Çocuk Ahmet
Bizim ailede Ayşe ablam, Ali ağam ve Mahmut ağam bir gruptu. Ben ve Hacı Mehmet de bir gruptuk. Ayşe, Ali ve Mahmut’un aralarında ikişer yaş vardı. Ayşe ablam 1926, Ali 1928 ve Mahmut 1930, ben 1937, Hacı Mehmet 1939 doğumlu idi.
Ablam genç yaşta (18) öldü. Ali ile Mahmut beraber dolaşırlardı. Bu yüzden anamın onlara sözü geçmez. Bütün angarya, yük bana düşerdi. 1943 senesinde memlekette sıtma ve tifo hastalığı vardı. Tifo çok ateşli bir hastalıktı. Hacı Mehmet ve ben bu hastalığa yakalandık. Halk arasında bu hastalığa “oğlanlık” derlerdi.

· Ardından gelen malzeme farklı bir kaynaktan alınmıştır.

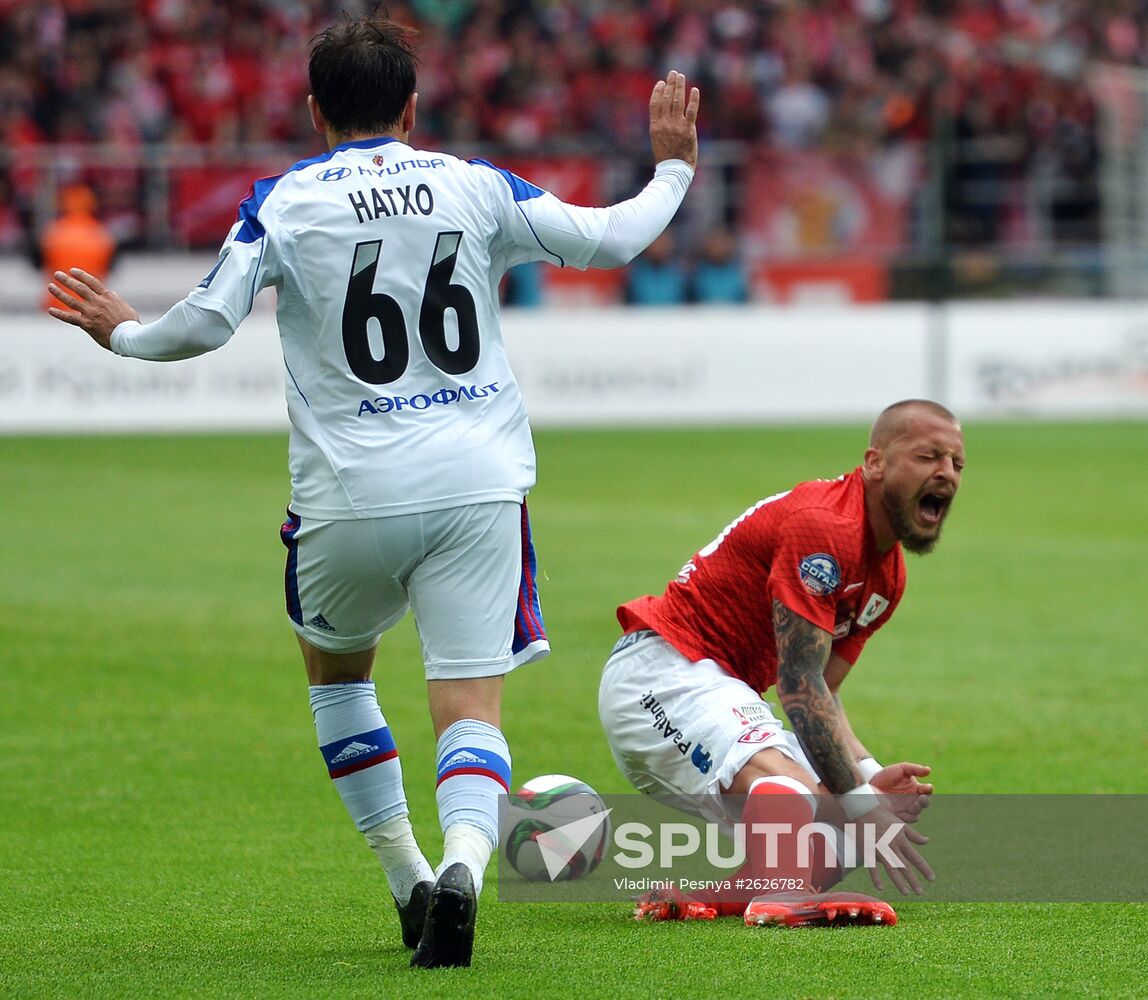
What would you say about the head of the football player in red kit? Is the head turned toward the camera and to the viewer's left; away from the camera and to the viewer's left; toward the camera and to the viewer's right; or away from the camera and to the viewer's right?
toward the camera and to the viewer's right

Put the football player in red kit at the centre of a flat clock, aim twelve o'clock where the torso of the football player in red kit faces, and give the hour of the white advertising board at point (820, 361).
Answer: The white advertising board is roughly at 9 o'clock from the football player in red kit.

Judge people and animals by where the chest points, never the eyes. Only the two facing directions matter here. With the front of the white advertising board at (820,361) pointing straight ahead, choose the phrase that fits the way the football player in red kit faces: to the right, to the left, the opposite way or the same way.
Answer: to the left

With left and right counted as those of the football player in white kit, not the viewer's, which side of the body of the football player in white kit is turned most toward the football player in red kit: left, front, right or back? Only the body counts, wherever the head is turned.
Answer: right

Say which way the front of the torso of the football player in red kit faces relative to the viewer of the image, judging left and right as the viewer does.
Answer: facing to the right of the viewer

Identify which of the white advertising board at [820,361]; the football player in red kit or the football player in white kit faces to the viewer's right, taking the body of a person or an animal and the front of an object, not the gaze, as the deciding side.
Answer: the football player in red kit

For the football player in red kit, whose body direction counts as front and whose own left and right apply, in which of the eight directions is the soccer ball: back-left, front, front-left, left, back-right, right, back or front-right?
back-left

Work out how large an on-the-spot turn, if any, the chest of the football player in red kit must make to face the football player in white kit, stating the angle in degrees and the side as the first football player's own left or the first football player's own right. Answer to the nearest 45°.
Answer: approximately 135° to the first football player's own right

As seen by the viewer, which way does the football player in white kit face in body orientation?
away from the camera
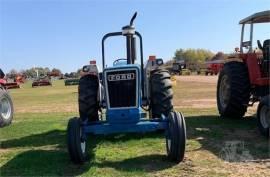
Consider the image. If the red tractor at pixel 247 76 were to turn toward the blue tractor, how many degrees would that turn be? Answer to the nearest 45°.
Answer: approximately 90° to its right

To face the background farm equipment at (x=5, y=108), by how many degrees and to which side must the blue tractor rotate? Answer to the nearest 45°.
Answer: approximately 135° to its right

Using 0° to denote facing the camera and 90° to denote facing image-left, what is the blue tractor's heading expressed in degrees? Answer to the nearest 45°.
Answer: approximately 0°

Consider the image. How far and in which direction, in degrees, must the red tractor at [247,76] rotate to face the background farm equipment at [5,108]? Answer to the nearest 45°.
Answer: approximately 135° to its right

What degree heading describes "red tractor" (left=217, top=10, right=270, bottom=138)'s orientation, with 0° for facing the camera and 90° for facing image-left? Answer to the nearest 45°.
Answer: approximately 315°

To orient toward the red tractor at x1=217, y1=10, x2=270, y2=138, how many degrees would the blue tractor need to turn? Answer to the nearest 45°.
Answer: approximately 135° to its left
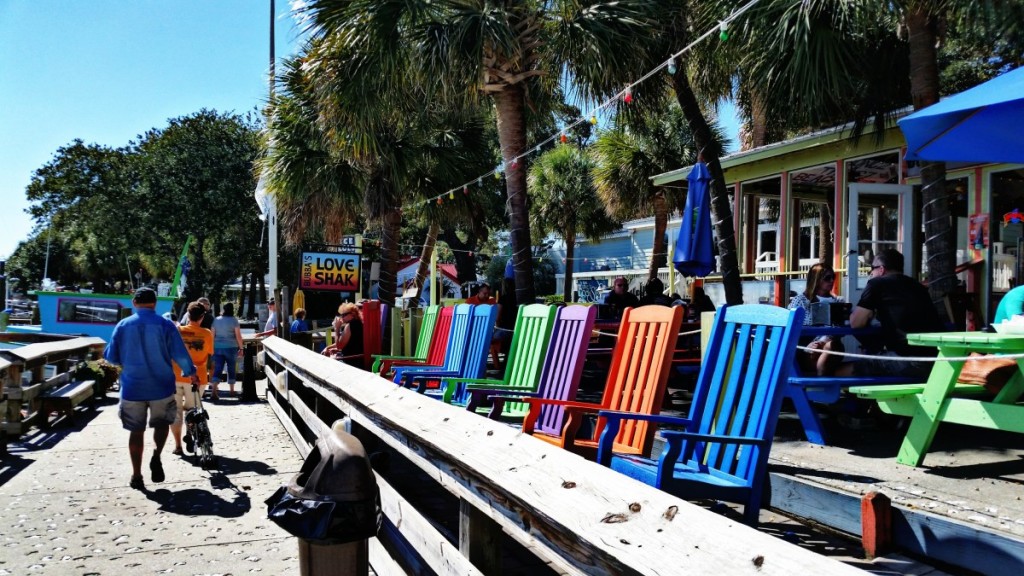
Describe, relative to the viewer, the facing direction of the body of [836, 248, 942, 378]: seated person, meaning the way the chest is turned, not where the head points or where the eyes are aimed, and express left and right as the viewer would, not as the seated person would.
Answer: facing away from the viewer and to the left of the viewer

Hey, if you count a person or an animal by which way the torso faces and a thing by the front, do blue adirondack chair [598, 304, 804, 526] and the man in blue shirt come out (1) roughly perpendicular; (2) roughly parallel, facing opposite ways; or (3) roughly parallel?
roughly perpendicular

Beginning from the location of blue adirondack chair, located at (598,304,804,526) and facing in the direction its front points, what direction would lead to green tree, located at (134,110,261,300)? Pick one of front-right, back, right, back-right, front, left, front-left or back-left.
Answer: right

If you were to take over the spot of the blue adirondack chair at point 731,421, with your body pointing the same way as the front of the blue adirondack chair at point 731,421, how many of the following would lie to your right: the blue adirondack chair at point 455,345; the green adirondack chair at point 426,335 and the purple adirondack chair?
3

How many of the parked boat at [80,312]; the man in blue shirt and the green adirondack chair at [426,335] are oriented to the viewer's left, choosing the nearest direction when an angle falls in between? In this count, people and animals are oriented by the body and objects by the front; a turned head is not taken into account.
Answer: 2

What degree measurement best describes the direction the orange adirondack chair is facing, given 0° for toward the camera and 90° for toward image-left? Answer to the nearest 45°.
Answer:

Hacı Mehmet küçük olduğu için hastalığa dayanamadı. Hastalığı atlattıktan sonra konuşamaz oldu. Hastalanmadan önce ise çok dilli birisiydi. Bu hali nedeniyle Hacı Mehmet de ailede korundu. İşler yine tümüyle bana kaldı.
Anam evde iş yaparken kardeşim Bilal’i benim sırtıma sarardı. Ben onu öylece uzun süre sırtımda taşırdım. Yıllar sonra öğrendim ki o ağırlık benim sırtımda kamburluğa sebep olmuş.
Almanya’da bir doktor bana sen gençken sırtında ağır yük taşımışsın dedi. Ben “hayır” diyecek oldum. Sonra hatırladım ki anam Bilal’i sırtıma sarardı ben sırtımda o ağır yükle oynardım.
O tarihte kim düşünür çocuğun beli kambur olacak diye. Ben küçükken diğer kardeşlerime göre el becerim iyi değilmiş. Anam “Bu bir şey başaramayacak öğretmen okuluna gönderelim en iyisi. Bari öğretmen olsun.” dermiş. Beni Ali veya Mahmut ağamla mukayese edermiş. Oysa Mahmut ile aramda 7 yaş fark var. Bunu hiç düşünmemişler. Tabi büyüdüğüm zaman her hususta hepsinden farklı oldum.